A recent JACS paper by Richard R. Schmidt and coworkers describes “the cyanide effect” – a method for the regioselective O-acylation of carbohydrates. In a typical acylation of a carbohydrate-derived diol, equatorial hydroxyl reacts preferentially. However, in the presence of cyanide anion, the axial OH is acylated instead, furnishing the kinetic product. On the basis of an NMR study, cyanide anion appears to hydrogen bond to the more acidic axial –OH, which increases its nucleophilicity. Particularly interesting is the double hydrogen bonding from the equatorial hydroxyl group to the axial oxygen atom, which serves to stabilize the resulting anion upon deprotonation by cyanide.”
Cool! Fischer would be both baffled and proud! LOL
Ha! I agree…
Is there any rationale why hydrogen bond is formed via C atom of cyanide? Except DFT calculations in the paper.
I suppose this is one of those age-old issues with ambident systems. Also reminds me of TMSCN, which is in thermal equilibrium with the NC version…

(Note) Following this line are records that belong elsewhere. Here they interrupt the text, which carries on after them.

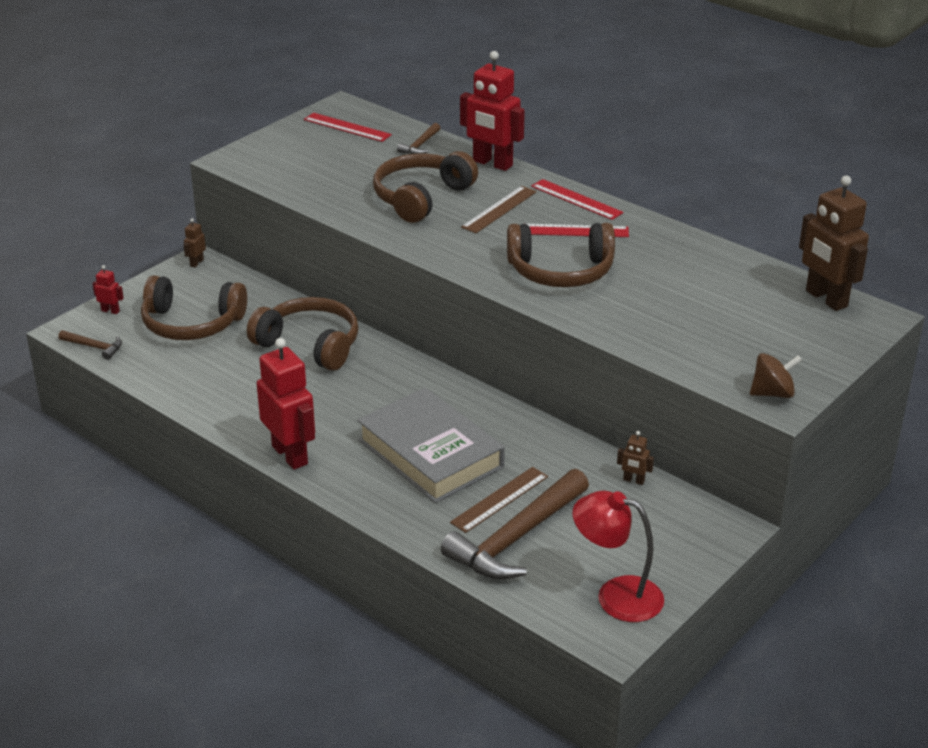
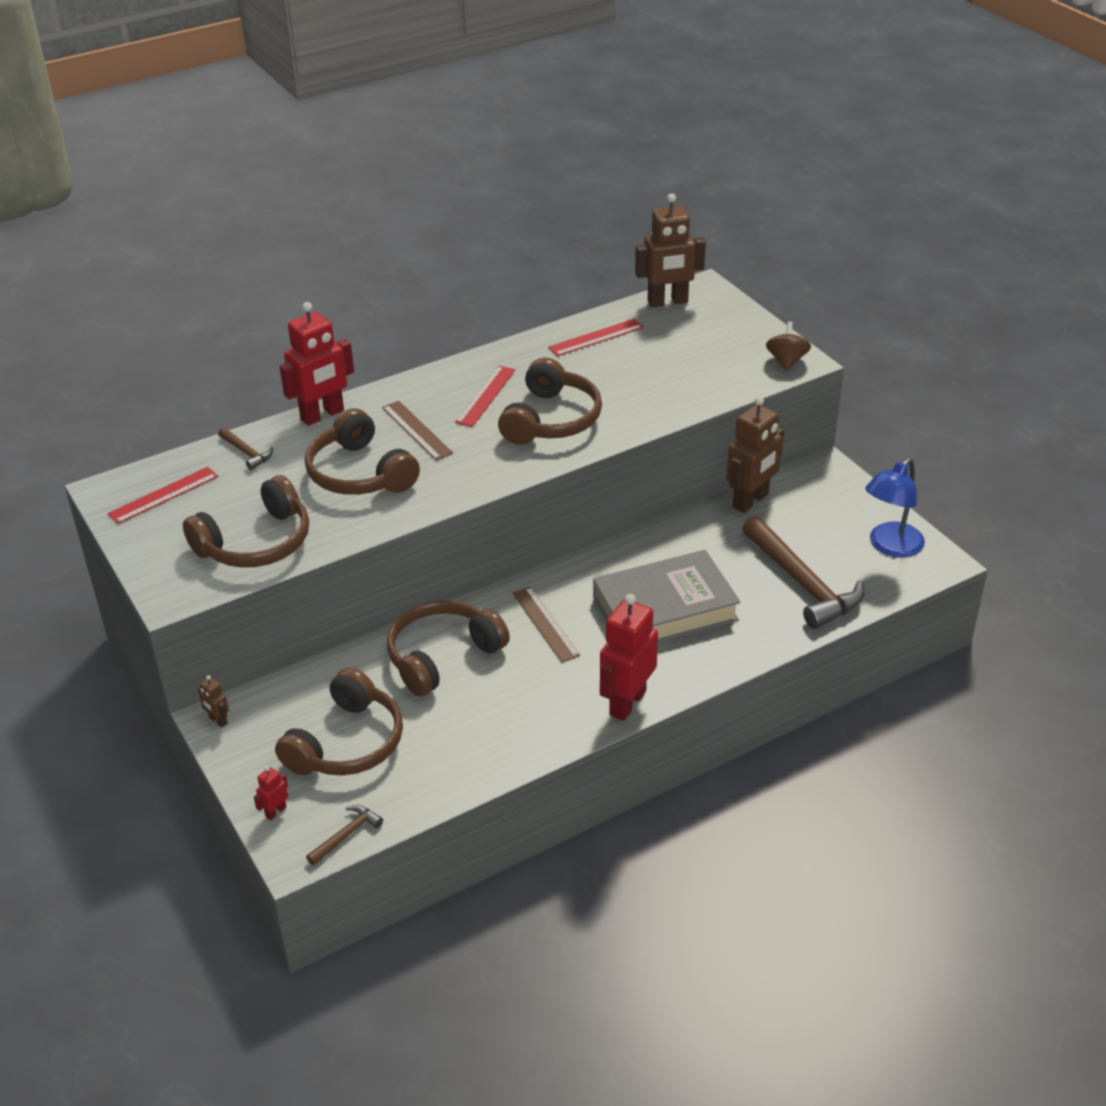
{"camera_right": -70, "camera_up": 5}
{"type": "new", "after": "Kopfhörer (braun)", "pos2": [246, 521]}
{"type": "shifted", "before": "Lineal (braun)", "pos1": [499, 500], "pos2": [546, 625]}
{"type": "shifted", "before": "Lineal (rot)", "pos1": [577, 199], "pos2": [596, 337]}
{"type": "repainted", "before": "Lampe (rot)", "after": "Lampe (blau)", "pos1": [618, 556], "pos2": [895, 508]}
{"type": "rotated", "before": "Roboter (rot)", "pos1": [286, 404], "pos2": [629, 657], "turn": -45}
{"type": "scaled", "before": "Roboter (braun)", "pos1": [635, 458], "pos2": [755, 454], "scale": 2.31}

The remarkacble thing is they are using DMAP in both systems (with acyl cyanide or with acyl halide/anhydride). If DMAP is a true catalyst rather than a base in both cases, one would expect a similar product distribution. Since I am pretty sure acyl halide/anhydride with DMAP provides acylpyridine, in case of the acyl cyanide the activated species must be something else.
It would be interesting to have a look in a low-temperature NMR experiment what kind of adduct acyl cyanide forms with DMAP. Maybe there is semi-stable cyanohydrine-like tetrahedral intermediate adduct of acyl cyanide with DMAP that is the activated species.
I like the cyanohydrin idea. Interesting.